The success of The Witness once again confirms the strength of true crime in the Netflix catalog, especially when the story is not limited to the reconstruction of a court case, but also tries to investigate the human consequences of a tragedy. The miniseries, in fact, starts from a particularly painful real story: the murder of Rachel Nickell, which took place in 1992 in the United Kingdom, and the trauma experienced by her son, who was just two years old at the time.
Directed by Alex Winckler, already behind Somewhere Boy, the series tells a story marked by violence, loss, media attention and a serious miscarriage of justice. Rachel Nickell was killed while she was in a park with her son, who remained next to his mother’s body after the attack. A terrible detail, which makes the story even more difficult to deal with and which moves the story beyond the simple crime news.
At the center of The Witness there is not only the crime, but above all what that crime has left behind. In fact, the series focuses on the path of Alex Hanscombe, Rachel’s son, who grew up with the weight of a trauma that is impossible to remove. The miniseries is based on his memoir Letting Go, and Alex himself, together with his father André Hanscombe, collaborated as a consultant on the project.
This perspective makes The Witness different from many other true crime titles. The series does not use tragedy only as narrative material, but tries to tell it through the eyes of those who have been marked by it throughout their lives. The result is an intense, painful and far from simple vision, in which the police investigation is intertwined with the story of loss, anger and the difficult attempt to rebuild an existence after a devastating event.
One of the most delicate aspects addressed by the miniseries also concerns the investigation following the murder. In the months after Rachel Nickell’s death, British police focused their suspicions on a man who would later turn out to be innocent, going so far as to use a highly controversial strategy to try to get a confession.
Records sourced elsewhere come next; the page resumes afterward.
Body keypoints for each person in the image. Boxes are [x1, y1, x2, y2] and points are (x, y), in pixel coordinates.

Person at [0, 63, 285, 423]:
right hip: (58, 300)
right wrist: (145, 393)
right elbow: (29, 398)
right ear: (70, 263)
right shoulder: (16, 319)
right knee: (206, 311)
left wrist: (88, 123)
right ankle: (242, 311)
Despite the absence of a real admission of guilt and the criticalities of the method used, the man was accused and brought to trial, before the case collapsed before the judge.
The Witness therefore also tells the weight of a lack of justice, showing how an investigative error can add more pain to an already unbearable tragedy. The series does not sugarcoat the events and does not look for emotional shortcuts: it follows the consequences of the murder, the impact of the media and Alex’s difficulties in growing up without his mother, in a context in which his personal story has also become a public case.
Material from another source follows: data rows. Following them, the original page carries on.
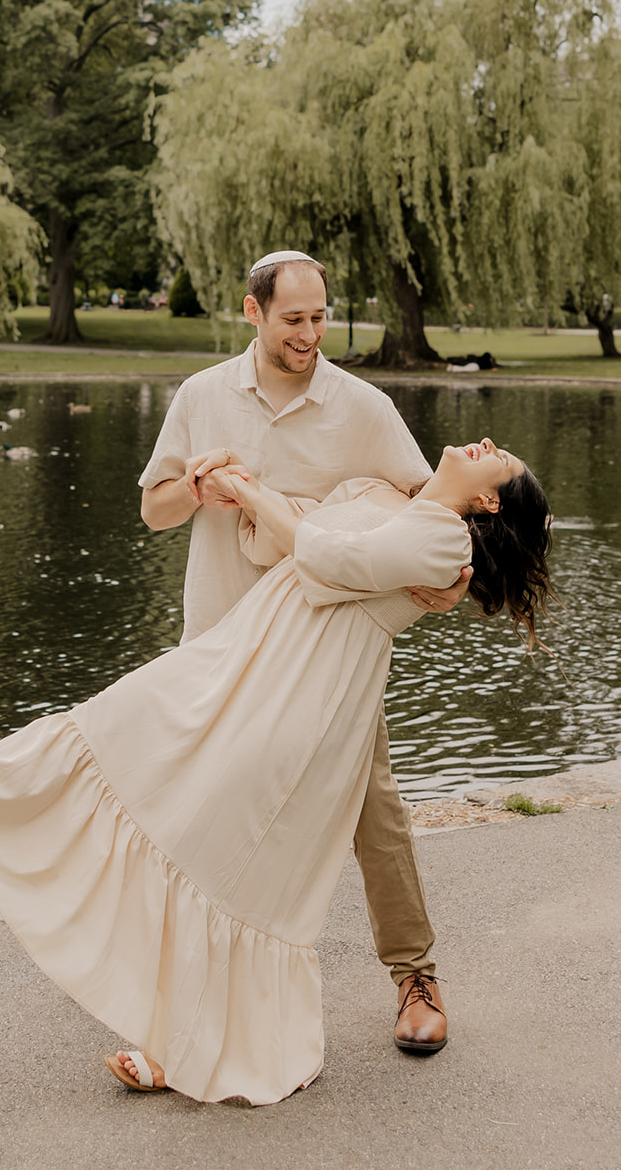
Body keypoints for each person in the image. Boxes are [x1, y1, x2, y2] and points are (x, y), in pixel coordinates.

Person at [0, 435, 553, 1105]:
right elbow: (286, 538)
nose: (484, 445)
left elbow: (323, 556)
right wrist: (234, 485)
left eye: (499, 461)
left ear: (488, 505)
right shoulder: (379, 494)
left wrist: (252, 490)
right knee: (104, 727)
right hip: (242, 655)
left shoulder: (442, 537)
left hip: (299, 688)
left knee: (223, 860)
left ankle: (182, 1045)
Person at [138, 251, 467, 1053]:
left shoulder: (360, 407)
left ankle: (414, 979)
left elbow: (430, 515)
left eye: (320, 316)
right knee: (197, 820)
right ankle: (177, 997)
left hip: (328, 660)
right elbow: (153, 511)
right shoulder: (201, 397)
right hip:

Alongside the miniseries, Netflix has also made available the documentary The Murder of Rachel Nickell, designed as a complementary story to the dramatization. This title is also attracting the attention of users, confirming how much the story continues to arouse interest and pain decades later.
With its short format, extremely positive critical reception and a real story that is impossible to forget, The Witness is a candidate to become one of the most talked about Netflix true crimes of the year. It is not an easy series to watch, nor is it a product designed for light entertainment. But it is precisely its harshness, combined with the choice to focus on the human consequences of the crime, that explains why it has already won so much attention.